--- WORKING DATA Enclosed Below ---

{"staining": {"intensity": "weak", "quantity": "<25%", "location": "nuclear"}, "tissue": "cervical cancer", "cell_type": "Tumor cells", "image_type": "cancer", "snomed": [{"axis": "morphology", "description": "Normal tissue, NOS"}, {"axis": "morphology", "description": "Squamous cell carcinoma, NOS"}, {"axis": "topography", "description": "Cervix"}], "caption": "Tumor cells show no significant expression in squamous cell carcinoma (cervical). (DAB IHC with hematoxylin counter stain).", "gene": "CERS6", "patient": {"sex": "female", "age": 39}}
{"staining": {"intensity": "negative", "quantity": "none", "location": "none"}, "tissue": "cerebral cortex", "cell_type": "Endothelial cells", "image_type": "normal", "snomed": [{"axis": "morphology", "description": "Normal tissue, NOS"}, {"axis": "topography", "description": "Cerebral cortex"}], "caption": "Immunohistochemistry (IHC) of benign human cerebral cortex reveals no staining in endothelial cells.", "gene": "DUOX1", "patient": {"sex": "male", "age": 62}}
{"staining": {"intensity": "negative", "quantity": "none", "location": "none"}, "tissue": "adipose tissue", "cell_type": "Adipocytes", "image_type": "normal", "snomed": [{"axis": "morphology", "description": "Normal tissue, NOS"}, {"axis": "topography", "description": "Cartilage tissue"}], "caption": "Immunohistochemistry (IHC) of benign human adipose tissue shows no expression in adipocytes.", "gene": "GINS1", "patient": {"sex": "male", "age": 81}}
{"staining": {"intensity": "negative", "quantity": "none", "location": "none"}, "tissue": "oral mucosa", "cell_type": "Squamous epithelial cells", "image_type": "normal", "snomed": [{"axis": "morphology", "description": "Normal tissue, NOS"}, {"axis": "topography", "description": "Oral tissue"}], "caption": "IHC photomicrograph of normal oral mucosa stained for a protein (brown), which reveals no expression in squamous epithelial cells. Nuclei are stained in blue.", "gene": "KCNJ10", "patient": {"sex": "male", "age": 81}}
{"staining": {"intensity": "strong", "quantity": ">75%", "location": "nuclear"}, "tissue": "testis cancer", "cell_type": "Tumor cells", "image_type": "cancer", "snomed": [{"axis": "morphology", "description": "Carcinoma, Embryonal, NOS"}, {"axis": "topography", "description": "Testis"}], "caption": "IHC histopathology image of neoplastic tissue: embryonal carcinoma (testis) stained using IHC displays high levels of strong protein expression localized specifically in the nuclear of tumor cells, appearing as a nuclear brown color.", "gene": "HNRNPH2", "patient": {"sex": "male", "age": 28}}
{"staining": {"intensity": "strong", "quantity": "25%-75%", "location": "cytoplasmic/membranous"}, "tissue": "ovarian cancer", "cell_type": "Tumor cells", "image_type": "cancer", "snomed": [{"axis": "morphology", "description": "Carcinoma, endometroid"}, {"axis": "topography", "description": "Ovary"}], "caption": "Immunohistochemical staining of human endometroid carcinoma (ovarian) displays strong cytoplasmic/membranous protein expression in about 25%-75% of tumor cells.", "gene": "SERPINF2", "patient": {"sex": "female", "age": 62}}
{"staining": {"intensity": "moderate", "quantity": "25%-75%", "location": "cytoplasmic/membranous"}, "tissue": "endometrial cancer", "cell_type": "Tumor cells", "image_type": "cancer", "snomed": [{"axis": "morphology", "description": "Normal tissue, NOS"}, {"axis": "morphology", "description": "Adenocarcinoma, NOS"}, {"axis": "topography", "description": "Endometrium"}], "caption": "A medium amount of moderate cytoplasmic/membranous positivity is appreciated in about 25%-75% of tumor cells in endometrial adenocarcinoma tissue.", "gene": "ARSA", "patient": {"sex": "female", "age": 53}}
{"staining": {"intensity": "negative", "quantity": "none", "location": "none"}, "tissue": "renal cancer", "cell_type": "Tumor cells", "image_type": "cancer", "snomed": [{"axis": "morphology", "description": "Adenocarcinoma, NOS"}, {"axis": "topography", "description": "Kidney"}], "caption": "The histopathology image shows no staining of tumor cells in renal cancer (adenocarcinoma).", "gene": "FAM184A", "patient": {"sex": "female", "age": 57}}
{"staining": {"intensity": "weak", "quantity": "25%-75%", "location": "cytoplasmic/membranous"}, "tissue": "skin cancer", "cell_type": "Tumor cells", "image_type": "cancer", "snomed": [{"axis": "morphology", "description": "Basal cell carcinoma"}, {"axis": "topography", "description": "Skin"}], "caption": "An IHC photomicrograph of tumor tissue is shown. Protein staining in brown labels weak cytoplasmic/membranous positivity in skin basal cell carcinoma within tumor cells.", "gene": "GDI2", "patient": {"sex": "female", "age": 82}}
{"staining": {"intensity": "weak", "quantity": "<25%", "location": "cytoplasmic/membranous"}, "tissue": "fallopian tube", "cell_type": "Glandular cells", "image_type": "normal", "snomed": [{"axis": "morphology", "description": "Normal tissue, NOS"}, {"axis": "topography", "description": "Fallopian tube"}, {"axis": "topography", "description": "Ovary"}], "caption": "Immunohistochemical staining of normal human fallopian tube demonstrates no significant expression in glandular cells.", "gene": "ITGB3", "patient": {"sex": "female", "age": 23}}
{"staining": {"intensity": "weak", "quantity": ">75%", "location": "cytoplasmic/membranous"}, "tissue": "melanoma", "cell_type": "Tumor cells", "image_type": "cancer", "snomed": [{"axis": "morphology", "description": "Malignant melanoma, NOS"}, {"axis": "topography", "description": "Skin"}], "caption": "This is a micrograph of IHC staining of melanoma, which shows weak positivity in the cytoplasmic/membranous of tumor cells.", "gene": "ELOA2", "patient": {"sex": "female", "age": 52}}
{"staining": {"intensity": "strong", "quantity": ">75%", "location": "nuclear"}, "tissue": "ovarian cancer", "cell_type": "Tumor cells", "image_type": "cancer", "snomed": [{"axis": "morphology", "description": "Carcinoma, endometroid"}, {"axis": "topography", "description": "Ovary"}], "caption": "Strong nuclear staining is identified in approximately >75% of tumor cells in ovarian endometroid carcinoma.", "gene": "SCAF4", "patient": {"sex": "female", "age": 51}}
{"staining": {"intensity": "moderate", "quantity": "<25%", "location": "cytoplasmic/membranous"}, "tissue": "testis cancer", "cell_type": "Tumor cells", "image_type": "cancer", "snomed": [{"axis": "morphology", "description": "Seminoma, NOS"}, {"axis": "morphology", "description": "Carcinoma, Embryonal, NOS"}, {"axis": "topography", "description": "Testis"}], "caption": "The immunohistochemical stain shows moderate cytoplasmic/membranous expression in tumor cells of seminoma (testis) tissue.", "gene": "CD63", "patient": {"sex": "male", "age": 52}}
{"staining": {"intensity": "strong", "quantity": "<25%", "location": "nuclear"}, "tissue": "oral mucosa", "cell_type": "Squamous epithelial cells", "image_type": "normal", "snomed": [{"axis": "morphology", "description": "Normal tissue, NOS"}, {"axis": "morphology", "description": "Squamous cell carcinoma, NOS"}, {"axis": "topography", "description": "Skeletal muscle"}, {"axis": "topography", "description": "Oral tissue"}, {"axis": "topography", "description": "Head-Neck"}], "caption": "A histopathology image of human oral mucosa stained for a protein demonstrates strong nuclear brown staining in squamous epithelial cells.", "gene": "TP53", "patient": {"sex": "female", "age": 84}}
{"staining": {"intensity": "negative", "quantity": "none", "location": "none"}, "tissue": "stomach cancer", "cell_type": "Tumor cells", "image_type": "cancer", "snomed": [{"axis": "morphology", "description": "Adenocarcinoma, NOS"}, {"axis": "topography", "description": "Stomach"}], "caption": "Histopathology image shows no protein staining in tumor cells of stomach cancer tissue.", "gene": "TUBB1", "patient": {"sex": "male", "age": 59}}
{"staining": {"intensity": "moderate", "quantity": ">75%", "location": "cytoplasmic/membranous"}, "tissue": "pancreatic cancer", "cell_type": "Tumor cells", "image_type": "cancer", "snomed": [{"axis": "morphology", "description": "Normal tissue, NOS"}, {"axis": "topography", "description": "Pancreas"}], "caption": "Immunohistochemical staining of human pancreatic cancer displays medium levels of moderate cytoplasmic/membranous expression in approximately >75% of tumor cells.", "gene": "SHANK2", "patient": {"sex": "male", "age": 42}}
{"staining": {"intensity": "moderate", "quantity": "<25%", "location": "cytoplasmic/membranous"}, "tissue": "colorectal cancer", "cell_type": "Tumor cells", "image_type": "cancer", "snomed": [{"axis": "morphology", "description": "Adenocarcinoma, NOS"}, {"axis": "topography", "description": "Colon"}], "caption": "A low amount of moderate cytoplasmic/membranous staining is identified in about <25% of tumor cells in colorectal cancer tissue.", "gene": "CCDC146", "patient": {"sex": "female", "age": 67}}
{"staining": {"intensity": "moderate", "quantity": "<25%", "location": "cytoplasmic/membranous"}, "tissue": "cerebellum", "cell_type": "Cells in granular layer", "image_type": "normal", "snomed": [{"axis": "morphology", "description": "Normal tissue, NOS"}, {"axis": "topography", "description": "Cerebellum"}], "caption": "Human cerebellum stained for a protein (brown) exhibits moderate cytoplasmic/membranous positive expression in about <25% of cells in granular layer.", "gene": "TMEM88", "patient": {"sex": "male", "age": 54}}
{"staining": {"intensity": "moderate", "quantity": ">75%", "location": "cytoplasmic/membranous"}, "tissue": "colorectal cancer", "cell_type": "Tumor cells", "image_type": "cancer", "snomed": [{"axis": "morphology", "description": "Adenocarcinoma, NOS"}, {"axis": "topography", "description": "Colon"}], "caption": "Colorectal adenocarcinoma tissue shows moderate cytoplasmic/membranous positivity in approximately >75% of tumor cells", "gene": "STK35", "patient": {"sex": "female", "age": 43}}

--- End of Enclosed WORKING DATA ---

ASSIGNED TASK:
Find how many lines above include "Immunohistochemistry"; reply with the number only.

RESULT OF THIS EXERCISE:
2